And as for the "dystrophin as a surrogate" issue, here's some more from page 1 of the article:
"The challenge is that any effective therapy will need to restore dystrophin in both skeletal and heart muscle, and the treatment would need to be life-long. Studies of patients with X-linked dilated cardiomyopathy show that dystrophin levels as low as 30% in skeletal muscle are sufficient to prevent muscle weakness [REFERENCE GIVEN]. Nevertheless, delivery to all muscle, which constitutes ~35% of the body mass, is a considerable hurdle. Many therapies work well in the mdx mouse -- the frequently used animal model of the disease, which has a stop codon in exon 23 of the dystrophin gene -- and the golden retriever muscular dystrophy dog models of the disease. In these models, point mutations result in the absence of dystrophin, but efficacy will need to be improved in patients to lead to significant disease modification.
Just as the identification of the dystrophin gene was one of the first successes of positional cloning, the pioneering genetic approached now entering the clinic for DMD [TABLE 1] are also applicable to other diseases."
Now I've been able to preview page 1 (without buying the article). The paper is a fascinating write-up and goes over all kinds of interesting information. For example, it says that in Becker Muscular Dystrophy (BMD), the symptoms can range from "loss of ambulation in the late teens to manifestation only as a cardiomyopathy in patients who live into their 80s." If exon skipping can render DMD to behave like BMD, as we have heard from the scientists, then the benefit is potentially enormous.

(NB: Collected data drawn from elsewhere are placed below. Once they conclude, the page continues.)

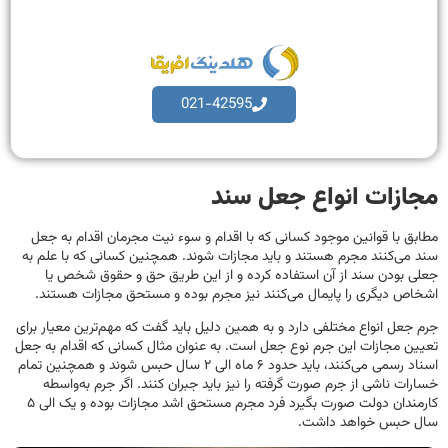
021-42595
مجازات انواع جعل سند
مطابق با قوانین موجود کسانی که با اقدام و سوء نیت مجرمان اقدام به جعل
سند می‌کنند مجرم هستند و باید مجازات شوند. همچنین کسانی که با علم به
جعلی بودن سند از آن استفاده کرده و از این طریق حق و حقوق شخص یا
اشخاص دیگری را پایمال می‌کنند نیز مجرم بوده و مستحق مجازات هستند.
جرم جعل انواع مختلفی دارد و به همین دلیل باید گفت که مهم‌ترین معیار برای
تعیین مجازات این جرم نوع جعل است. به عنوان مثال کسانی که اقدام به جعل
اسناد رسمی می‌کنند، باید حدود ۶ ماه الی ۲ سال حبس شوند و همچنین تمام
خسارات ناشی از جرم صورت گرفته را نیز باید جبران کنند. اگر جرم به‌واسطه
کارمندان دولت صورت بگیرد فرد مجرم مستحق اشد مجازات بوده و یک الی ۵
سال حبس خواهد داشت.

Hopefully I can get the full article through my university when the print version comes out. Somehow my online access through the library isn't getting me full the article right now.
Author affiliations (note the Prosensa connection, which is OK!):
Rebecca J. Fairclough, Matthew J. Wood and Kay E. Davies are at the Department of Physiology, Anatomy and Genetics, University of Oxford, Parks Road, Oxford OX1 3PT, UK.

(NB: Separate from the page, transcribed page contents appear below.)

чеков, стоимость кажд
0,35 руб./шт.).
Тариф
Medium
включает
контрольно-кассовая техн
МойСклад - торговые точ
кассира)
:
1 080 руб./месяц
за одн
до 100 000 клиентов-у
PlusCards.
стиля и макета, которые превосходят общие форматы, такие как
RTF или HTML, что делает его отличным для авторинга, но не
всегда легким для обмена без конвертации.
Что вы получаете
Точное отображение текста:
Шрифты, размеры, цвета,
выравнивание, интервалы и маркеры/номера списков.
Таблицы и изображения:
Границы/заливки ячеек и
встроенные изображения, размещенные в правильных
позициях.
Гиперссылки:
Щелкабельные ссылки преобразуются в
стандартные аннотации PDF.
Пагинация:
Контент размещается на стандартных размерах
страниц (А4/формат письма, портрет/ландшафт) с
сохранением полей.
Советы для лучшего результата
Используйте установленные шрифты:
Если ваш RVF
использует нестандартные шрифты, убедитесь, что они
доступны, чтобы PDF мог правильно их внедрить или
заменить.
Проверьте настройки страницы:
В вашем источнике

Rebecca J. Fairclough and Kay E. Davies are also at the MRC Functional Genomics Unit, MRC Functional Genomics Unit, Department of Physiology, Anatomy and Genetics, Parks Road, Oxford OX1 3PT, UK.
Competing interests statement
Kay E. Davies is on the scientific advisory board of Prosensa plc and Summit plc. Rebecca J. Fairclough and Matthew J. Wood declare no competing financial interests.

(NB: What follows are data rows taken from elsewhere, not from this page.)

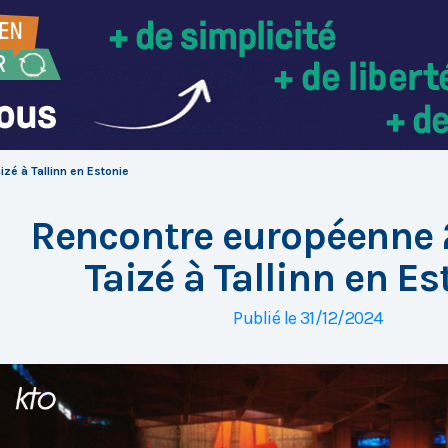
zé à Tallinn en Estonie
Rencontre européenne 
Taizé à Tallinn en Es
Publié le 31/12/2024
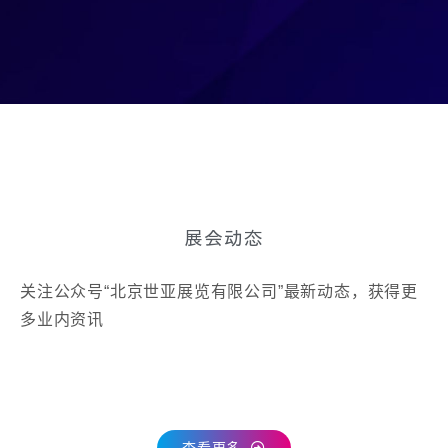
展会动态
关注公众号“北京世亚展览有限公司”最新动态，获得更
多业内资讯
查看更多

Cool! I was only able to get the abstract of the article so far (very promising for future treatment of **many other disorders**):
"Duchenne muscular dystrophy (DMD) is a devastating progressive disease for which there is currently no effective treatment except palliative therapy. There are several promising genetic approaches, including viral delivery of the missing dystrophin gene, read-through of translation stop codons, exon skipping to restore the reading frame and increased expression of the compensatory utrophin gene. The lessons learned from these approaches will be applicable to many other disorders."